When I lived in Los Angeles winter preparedness meant turning on the pool heater. Here in Wisconsin, come Halloween, my pops puts a shovel, blankets, snowmobile suit, heavy rubber boots, and a roll of duct tape into the back of his Suburban. He is either the most winterized person in the Midwest, or a conscientious serial killer.
When I was 12 years old we moved into the first home we owned, in Delafield, at the top of a ski hill called Little Swiss Valle. My folks discussed the possibility that skiing might be my sport. Thanks to my grandma’s succulent Czech butter cookies, I lacked the body for ballet, swimming, tennis, roller or ice-skating.
We already had a closet crammed with pink tulle, a tennis racket, skates and swim fins, so it seemed prudent to rent ski equipment.

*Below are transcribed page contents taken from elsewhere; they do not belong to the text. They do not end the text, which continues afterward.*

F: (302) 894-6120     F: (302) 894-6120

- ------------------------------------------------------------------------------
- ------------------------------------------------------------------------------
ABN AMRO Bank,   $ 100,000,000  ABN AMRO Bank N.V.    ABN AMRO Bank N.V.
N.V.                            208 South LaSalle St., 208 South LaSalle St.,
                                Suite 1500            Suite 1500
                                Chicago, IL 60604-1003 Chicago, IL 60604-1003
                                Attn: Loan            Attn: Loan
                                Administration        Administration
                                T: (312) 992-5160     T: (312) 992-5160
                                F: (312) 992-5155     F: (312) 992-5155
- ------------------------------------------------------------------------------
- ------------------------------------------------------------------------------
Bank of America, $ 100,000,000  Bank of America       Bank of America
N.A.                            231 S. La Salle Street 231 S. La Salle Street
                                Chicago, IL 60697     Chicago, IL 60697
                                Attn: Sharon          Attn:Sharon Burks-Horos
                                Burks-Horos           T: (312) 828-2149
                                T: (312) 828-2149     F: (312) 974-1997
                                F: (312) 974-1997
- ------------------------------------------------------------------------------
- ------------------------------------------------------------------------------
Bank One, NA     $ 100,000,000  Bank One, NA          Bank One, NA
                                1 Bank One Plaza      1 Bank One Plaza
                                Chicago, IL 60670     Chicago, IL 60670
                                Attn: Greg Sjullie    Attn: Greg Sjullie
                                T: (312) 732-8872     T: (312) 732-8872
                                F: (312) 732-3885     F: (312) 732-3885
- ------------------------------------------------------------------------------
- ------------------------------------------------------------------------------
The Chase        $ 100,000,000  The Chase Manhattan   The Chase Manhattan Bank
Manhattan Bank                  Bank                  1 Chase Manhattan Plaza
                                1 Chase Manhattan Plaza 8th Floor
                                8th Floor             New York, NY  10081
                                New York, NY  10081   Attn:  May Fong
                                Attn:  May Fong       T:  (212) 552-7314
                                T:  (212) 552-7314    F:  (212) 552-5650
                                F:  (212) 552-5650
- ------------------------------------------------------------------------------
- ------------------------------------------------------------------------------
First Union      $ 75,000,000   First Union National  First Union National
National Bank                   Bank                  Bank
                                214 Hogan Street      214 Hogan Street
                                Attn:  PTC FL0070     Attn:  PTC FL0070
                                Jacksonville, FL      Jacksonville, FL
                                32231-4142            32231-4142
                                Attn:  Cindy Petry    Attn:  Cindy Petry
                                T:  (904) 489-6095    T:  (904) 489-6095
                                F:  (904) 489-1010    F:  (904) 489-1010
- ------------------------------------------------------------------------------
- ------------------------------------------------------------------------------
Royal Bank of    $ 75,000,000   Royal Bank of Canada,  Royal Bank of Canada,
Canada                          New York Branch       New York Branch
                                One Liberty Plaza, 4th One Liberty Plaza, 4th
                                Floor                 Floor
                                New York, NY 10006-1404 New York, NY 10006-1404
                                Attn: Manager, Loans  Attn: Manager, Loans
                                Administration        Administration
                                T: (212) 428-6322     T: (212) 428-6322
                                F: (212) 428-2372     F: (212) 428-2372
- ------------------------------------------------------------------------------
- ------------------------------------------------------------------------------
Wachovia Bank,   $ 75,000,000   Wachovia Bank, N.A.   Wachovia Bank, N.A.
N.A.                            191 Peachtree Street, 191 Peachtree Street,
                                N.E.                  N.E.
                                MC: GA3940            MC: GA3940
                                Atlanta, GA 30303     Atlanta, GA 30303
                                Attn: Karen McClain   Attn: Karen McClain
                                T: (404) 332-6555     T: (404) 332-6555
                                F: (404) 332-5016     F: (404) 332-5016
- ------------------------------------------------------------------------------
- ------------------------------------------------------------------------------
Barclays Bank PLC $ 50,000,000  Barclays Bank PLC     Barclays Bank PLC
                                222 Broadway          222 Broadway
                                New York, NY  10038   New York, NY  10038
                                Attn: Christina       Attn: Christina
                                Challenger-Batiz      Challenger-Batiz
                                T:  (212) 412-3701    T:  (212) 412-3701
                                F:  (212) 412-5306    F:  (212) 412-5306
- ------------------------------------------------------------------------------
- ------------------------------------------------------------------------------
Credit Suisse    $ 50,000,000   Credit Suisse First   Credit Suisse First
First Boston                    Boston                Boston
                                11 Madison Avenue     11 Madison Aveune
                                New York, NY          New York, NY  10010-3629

When I arrived for my lesson, I was wearing four pairs of long underwear, three sweaters, five pairs of socks and a snowsuit that barely zipped due to the extra layers (and grandma’s butter cookies). I looked like a Usinger’s sausage.
A busload of children from the Holy Assumption Blind School disembarked in the parking lot and were escorted to the rental hut where they were fitted for boots, skis and poles.
My lesson consisted of sidestepping part way up the bunny hill, then snowplowing a few feet to the bottom. I watched other kids take the towrope to the top, pivot, and shoosh shoosh shoosh elegantly down the hill. I wanted that.
I trudged to the towrope, clutched the rough hemp between my woolly mitts, and was jerked a few feet up the hill, ultimately unable to hang on thanks to a lack of upper body strength. The mittens were torn off my hands. Stuck to the course fibers, they passed through an enormous cog at the top of the hill before returning to the start, where my dad plucked them off the rope.
I watched the blind children take their lessons on the bunny hill while my dad went to the Suburban for a roll of duct tape, which he used to secure the mittens to my wrists. He reasoned the plan would work as long as my arms weren’t ripped from their sockets.
Taped up, I gripped the cable tightly, and hung on for dear life. About two thirds of the way up I realized my mitts were stuck to the hemp. I watched helplessly as the huge cog at the top chomped the rope in its giant teeth, pulling me toward its giant maw.
I furiously wiggled my hands, trying to free them from the mittens, but thanks to the duct tape they were snug around my wrists. Only a few feet from the grinding colossus, I finally jerked my hands out of the mittens. Time stood still (as did I) for a nanosecond. Then I began to slide backwards.
Quickly gaining speed and momentum. I hurtled down the hill, picking off blind children who had taken the towrope behind me. They never saw me coming. One by one, down they went.
At the bottom of the hill my dad yanked my feet out of the ski boots while they were still clamped to the skis. I ran to the truck in my socks while my dad hurled the skis, boots and poles into the rental hut. We sped off as a team of instructors, teachers, and bystanders rushed to help the children scattered in the snow.
At dinner that night it was decided I should try piano lessons.